Stored items

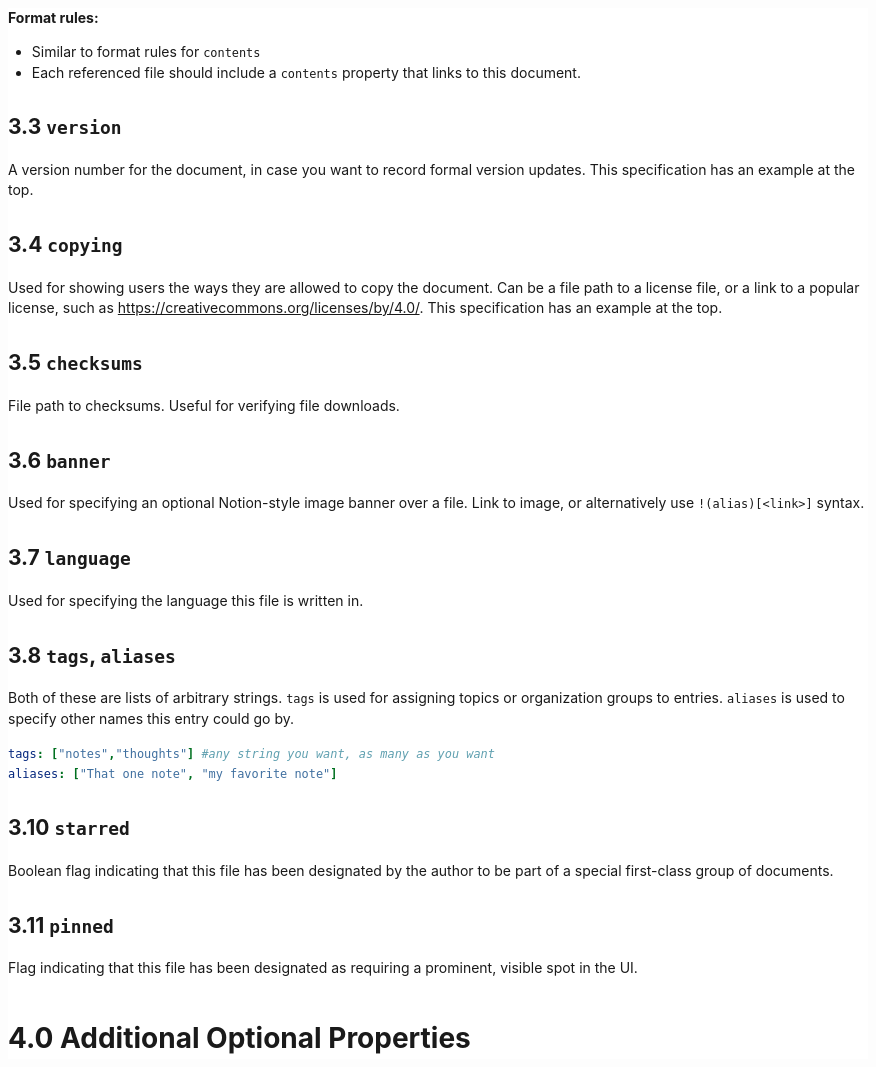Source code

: **Format rules:**

- Similar to format rules for `contents`
- Each referenced file should include a `contents` property that links to this document.

## 3.3 `version`

A version number for the document, in case you want to record formal version updates. This specification has an example at the top.

## 3.4 `copying`

Used for showing users the ways they are allowed to copy the document. Can be a file path to a license file, or a link to a popular license, such as <https://creativecommons.org/licenses/by/4.0/>. This specification has an example at the top.

## 3.5 `checksums`

File path to checksums. Useful for verifying file downloads.

## 3.6 `banner`

Used for specifying an optional Notion-style image banner over a file. Link to image, or alternatively use `!(alias)[<link>]` syntax.

## 3.7 `language`

Used for specifying the language this file is written in.

## 3.8 `tags`, `aliases`

Both of these are lists of arbitrary strings. `tags` is used for assigning topics or organization groups to entries. `aliases` is used to specify other names this entry could go by.

```yaml
tags: ["notes","thoughts"] #any string you want, as many as you want
aliases: ["That one note", "my favorite note"]
```

## 3.10 `starred`

Boolean flag indicating that this file has been designated by the author to be part of a special first-class group of documents.

## 3.11 `pinned`

Flag indicating that this file has been designated as requiring a prominent, visible spot in the UI.

# 4.0 Additional Optional Properties
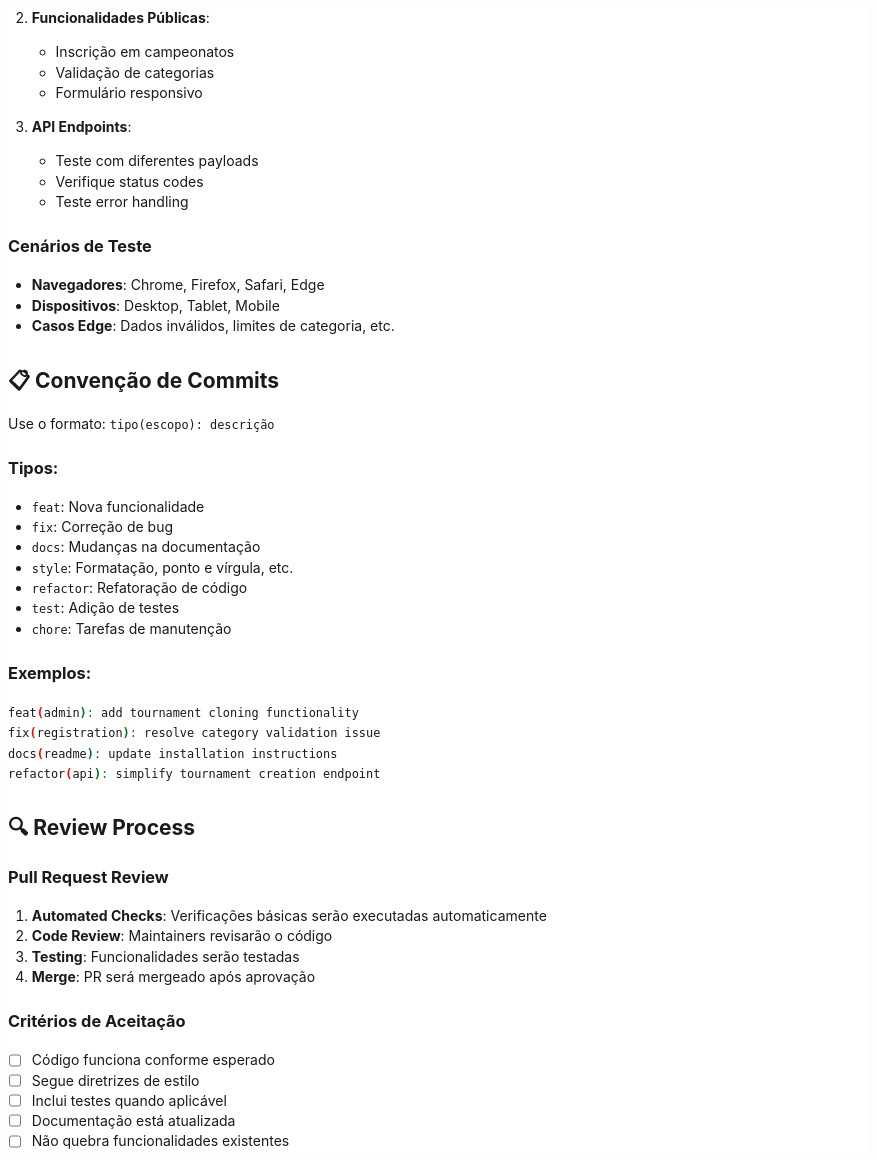 2. **Funcionalidades Públicas**:
   - Inscrição em campeonatos
   - Validação de categorias
   - Formulário responsivo

3. **API Endpoints**:
   - Teste com diferentes payloads
   - Verifique status codes
   - Teste error handling

### Cenários de Teste

- **Navegadores**: Chrome, Firefox, Safari, Edge
- **Dispositivos**: Desktop, Tablet, Mobile
- **Casos Edge**: Dados inválidos, limites de categoria, etc.

## 📋 Convenção de Commits

Use o formato: `tipo(escopo): descrição`

### Tipos:
- `feat`: Nova funcionalidade
- `fix`: Correção de bug
- `docs`: Mudanças na documentação
- `style`: Formatação, ponto e vírgula, etc.
- `refactor`: Refatoração de código
- `test`: Adição de testes
- `chore`: Tarefas de manutenção

### Exemplos:
```bash
feat(admin): add tournament cloning functionality
fix(registration): resolve category validation issue
docs(readme): update installation instructions
refactor(api): simplify tournament creation endpoint
```

## 🔍 Review Process

### Pull Request Review

1. **Automated Checks**: Verificações básicas serão executadas automaticamente
2. **Code Review**: Maintainers revisarão o código
3. **Testing**: Funcionalidades serão testadas
4. **Merge**: PR será mergeado após aprovação

### Critérios de Aceitação

- [ ] Código funciona conforme esperado
- [ ] Segue diretrizes de estilo
- [ ] Inclui testes quando aplicável
- [ ] Documentação está atualizada
- [ ] Não quebra funcionalidades existentes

DIRECTIONS: Using the entries above, find all lines with "Review". Copy them.

WRITTEN ANSWER:
## 🔍 Review Process
### Pull Request Review
2. **Code Review**: Maintainers revisarão o código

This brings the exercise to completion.